Ilse Ruppert räumt gegenüber Dr. Franck ein, Volker Klages zu kennen, beharrt jedoch weiterhin darauf, dass Hencke ihr unbekannt sei. Franck kann jedoch ermitteln, dass Hencke und Klages bereits vier Jahre zuvor gemeinsam bei ihr gewesen waren, nachdem ihr Ehemann infolge eines angeblichen Treppensturzes ums Leben gekommen war.

Als Franck Ilse Ruppert wenig später erneut aufsucht, findet er sie verletzt vor. Kurz zuvor habe Hencke sie bedroht und aufgefordert, ihr falsches Alibi nicht preiszugeben. Dieses habe sie ihm gewährt, da er und Klages ihr seinerzeit geholfen hätten, den tatsächlichen Tathergang, nämlich die Tötung ihres Ehemannes durch sie selbst, zu vertuschen. Mit diesen Erkenntnissen konfrontiert, gesteht Hencke gegenüber Franck den Mord an seiner Freundin. Als die Polizei eintrifft, um ihn festzunehmen, wird er von Günter Lohse, der das Gewehr seines Großvaters an sich genommen hat, erschossen.

Hintergrund

Die Episode wurde überwiegend im Rhein-Main-Gebiet gedreht. Die Kulisse der Kanzlei von Dr. Franck befand sich in einem Bürohaus in der Walter-Kolb-Straße 9–11 in Frankfurt-Sachsenhausen.

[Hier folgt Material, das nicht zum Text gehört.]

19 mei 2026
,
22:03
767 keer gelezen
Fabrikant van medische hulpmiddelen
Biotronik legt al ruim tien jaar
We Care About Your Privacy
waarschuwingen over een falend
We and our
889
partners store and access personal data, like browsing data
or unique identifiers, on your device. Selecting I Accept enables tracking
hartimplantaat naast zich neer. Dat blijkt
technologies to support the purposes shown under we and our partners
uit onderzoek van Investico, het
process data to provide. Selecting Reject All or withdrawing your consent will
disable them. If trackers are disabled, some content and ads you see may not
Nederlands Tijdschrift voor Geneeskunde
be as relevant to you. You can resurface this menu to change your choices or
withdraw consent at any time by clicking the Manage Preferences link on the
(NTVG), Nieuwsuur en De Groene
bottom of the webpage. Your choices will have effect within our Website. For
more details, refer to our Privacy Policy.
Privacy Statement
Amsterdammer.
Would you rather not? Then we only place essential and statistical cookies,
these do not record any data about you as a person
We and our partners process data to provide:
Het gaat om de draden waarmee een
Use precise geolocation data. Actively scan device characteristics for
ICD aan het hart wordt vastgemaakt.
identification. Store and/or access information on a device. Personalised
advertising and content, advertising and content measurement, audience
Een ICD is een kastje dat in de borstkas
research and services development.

Ein Teil der Dreharbeiten fand in den Wiesbadener Ortsteilen Igstadt und Bierstadt statt. So ist zum Beispiel die dortige Evangelische Kirche zu sehen. Außerdem wurde zumindest eine Szene in der Winterstraße in Mainz-Kostheim gedreht. Die Aufnahmen an einer Tankstelle entstanden in der Aarstraße in Wiesbaden-Nordost.[2] Das Treffen zwischen Ilse Ruppert und Volker Klages wurde in dem Restaurant namens Die Hütte inszeniert, welches tatsächlich in der Frankfurter Straße in Wiesbaden-Südost existiert.[3]